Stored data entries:
▽

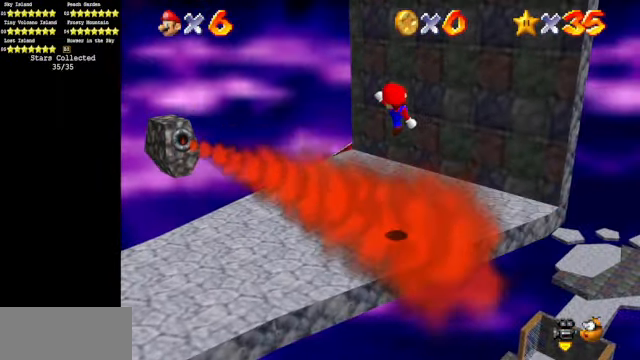
Gameplay with a controller (Nintendo layout); each line is a JSON object with the inputs held at the frame after it. "events" lists button and stick changes between this image and that frame as [ms after this image, input, new state], when the widget could be followed in between. Not read: L3 R3.
{"buttons": ["A"], "left_stick": "up", "events": [[300, "left_stick", "up"], [466, "A", "down"]]}
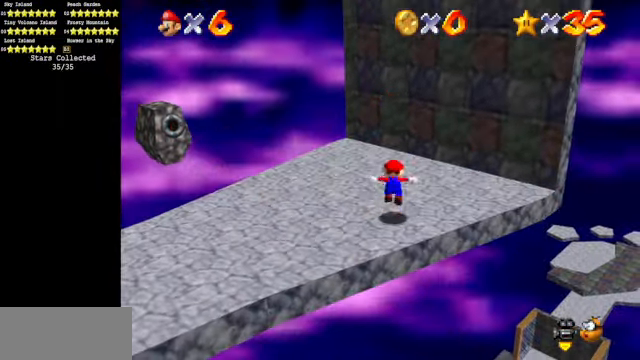
{"buttons": [], "left_stick": "up", "events": [[100, "A", "up"]]}
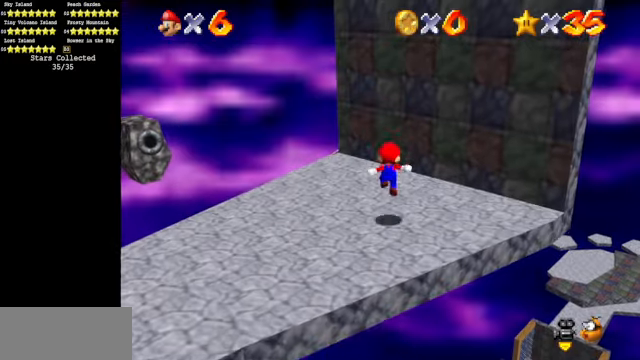
{"buttons": [], "left_stick": "up", "events": [[167, "A", "down"], [467, "A", "up"]]}
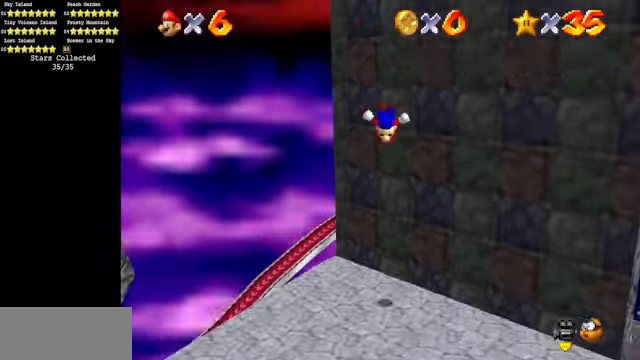
{"buttons": ["A"], "left_stick": "right", "events": [[100, "left_stick", "up-right"], [200, "A", "down"], [234, "left_stick", "right"]]}
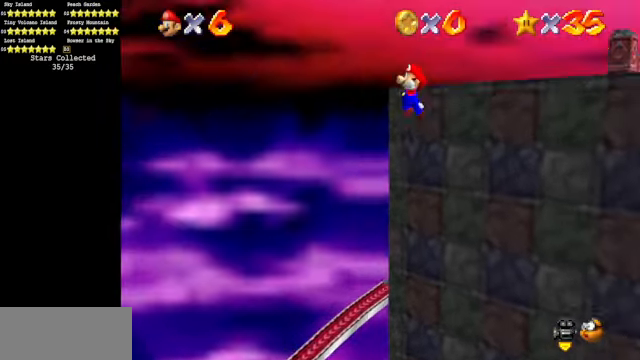
{"buttons": ["A"], "left_stick": "up-right", "events": [[67, "left_stick", "up-right"]]}
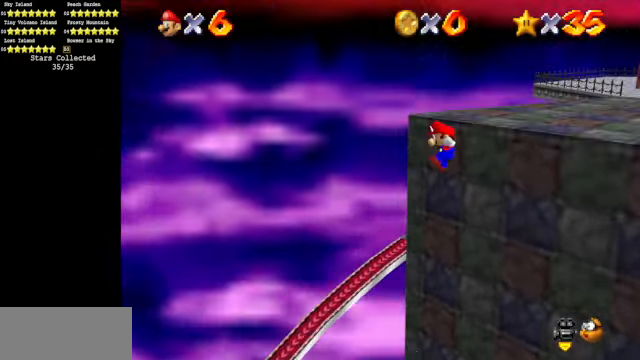
{"buttons": [], "left_stick": "center", "events": [[67, "A", "up"], [334, "left_stick", "down-right"], [400, "left_stick", "down"], [500, "left_stick", "center"]]}
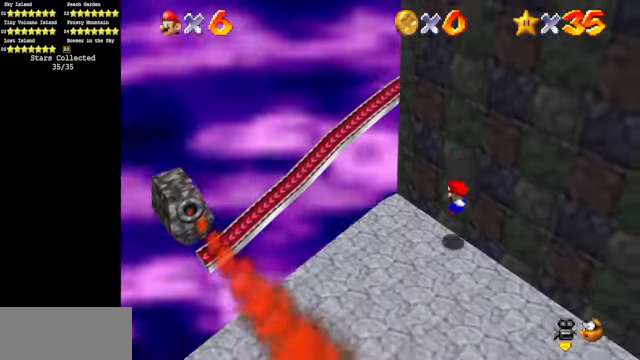
{"buttons": [], "left_stick": "down", "events": [[267, "left_stick", "down"]]}
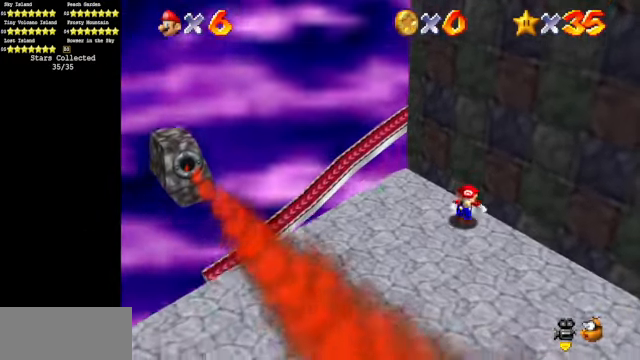
{"buttons": [], "left_stick": "down", "events": []}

△

[Work to complete]: Leave the pictures out and write out every entry exactly as given.

[Solved exercise]:
Gameplay with a controller (Nintendo layout); each line is a JSON object with the inputs held at the frame after it. "events" lists button and stick changes between this image and that frame as [ms after this image, input, new state], when the widget could be followed in between. Not read: L3 R3.
{"buttons": ["A"], "left_stick": "up", "events": [[300, "left_stick", "up"], [466, "A", "down"]]}
{"buttons": [], "left_stick": "up", "events": [[100, "A", "up"]]}
{"buttons": [], "left_stick": "up", "events": [[167, "A", "down"], [467, "A", "up"]]}
{"buttons": ["A"], "left_stick": "right", "events": [[100, "left_stick", "up-right"], [200, "A", "down"], [234, "left_stick", "right"]]}
{"buttons": ["A"], "left_stick": "up-right", "events": [[67, "left_stick", "up-right"]]}
{"buttons": [], "left_stick": "center", "events": [[67, "A", "up"], [334, "left_stick", "down-right"], [400, "left_stick", "down"], [500, "left_stick", "center"]]}
{"buttons": [], "left_stick": "down", "events": [[267, "left_stick", "down"]]}
{"buttons": [], "left_stick": "down", "events": []}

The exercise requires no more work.